New Sound Device Teaches Blind People To See

[WATCH VIDEO: Examples of Visual Stimuli Used in SSD Training]

Lawrence LeBlond for redOrbit.com – Your Universe Online

It has been long believed that blindness in early infanthood makes sight restoration later in life next to impossible as the brain´s visual cortex has been deprived of visual information. But some researchers have shown that blind people, even those with lifelong blindness, can learn to process visual input using sound.

Working from the Hebrew University of Jerusalem, researchers, with the use of specialized photographic and sound equipment, demonstrated that blind people can actually “see” and describe objects and even identify letters and words.

Publishing their work in the November issue of the journal Neuron, study leader Prof. Amir Amedi of the Edmond and Lily Safra Center for Brain Sciences and the Institute for Medical Research Israel-Canada at the Hebrew University and PhD candidate Ella Striem-Amit, said this work challenges long-held beliefs that people with lifelong blindness cannot visualize objects in their mind.

“The adult brain is more flexible that we thought,” Amedi noted in a press release.

For their study, Amedi and colleagues used sensory substitution devices (SSDs), non-invasive sensory aids that provide visual information to the blind via existing senses. Using a visual-to-auditory SSD allows a user to listen to and interpret visual information coming from this small camera that is connected to a small computer and stereo headphones. Images are converted into “soundscapes” using a predictable algorithm.

The participants using this device can reach a level of visual acuity technically surpassing the criterion for blindness set by the World Health Organization; This criterion came from the results of a previous study conducted by the same group of researchers.

The visual acuity attained via these SSDs is unique in the fact that rather than activating the ophthalmological system to garner visualizations, the devices actually activate the visual identification network of the brain.

Amedi showed that with a relatively brief 70 hours of unique training, blind people could easily use SSDs to characterize images into object categories, such as images of faces, body shapes, buildings and textures.
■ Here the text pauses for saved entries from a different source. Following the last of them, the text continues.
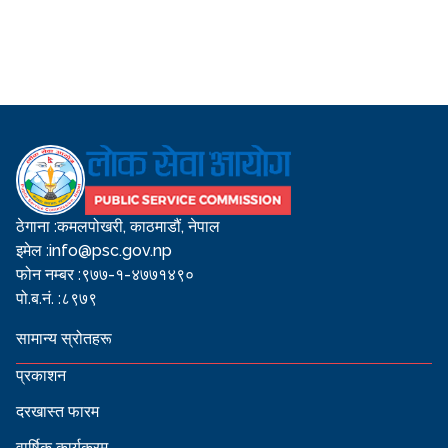
ठेगाना :
कमलपोखरी, काठमाडौं, नेपाल
इमेल :
info@psc.gov.np
फोन नम्बर :
९७७-१-४७७१४९०
पो.ब.नं. :
८९७९
सामान्य स्रोतहरू
प्रकाशन
दरखास्त फारम
वार्षिक कार्यक्रम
They were also able to complete complex tasks, such as locating people´s positions, identifying facial expressions, and reading letters and words.

The researchers also studied what happens in the brain when these blind test subjects learn to see with sounds. Specifically, the researchers tested the ability of this high-acuity vision to activate the supposedly dormant visual cortex of the blind, even though it was taught to process the visual images through sounds only in adulthood.

Coauthors of the current research, Professors Laurent Cohen and Stanislas Dehaene of Pitie-Salpétriere Hospital-INSERM-CEA, of France, first discovered a specific brain area, known as the Visual Word Form Area (VWFA), in a previous study.

In sighted people this region is very selective, as it plays a role in reading and is activated by seeing and reading letters more than any other visual object category.

To the amazement of the researchers, the same was found in this brain region in people deprived of sight. The VWFA in blind people showed more activation for letters than any other visual category tested after only 10 hours of training, and showed increased activation for SSD letters after only two hours of training in one test subject.

These findings suggest that in the blind, brain areas might potentially be “awakened” to allow visual processing after years, if not a lifetime, of blindness, said Amedi, adding that the findings give hope that introduced input into the visual centers of the brain could potentially restore vision, and that SSDs might be useful for visual rehabilitation.

“SSDs might help blind or visually-impaired individuals learn to process complex images, as done in this study, or they might be used as sensory interpreters that provide high-resolution, supportive, synchronous input to a visual signal arriving from an external device such as bionic eyes” he concluded.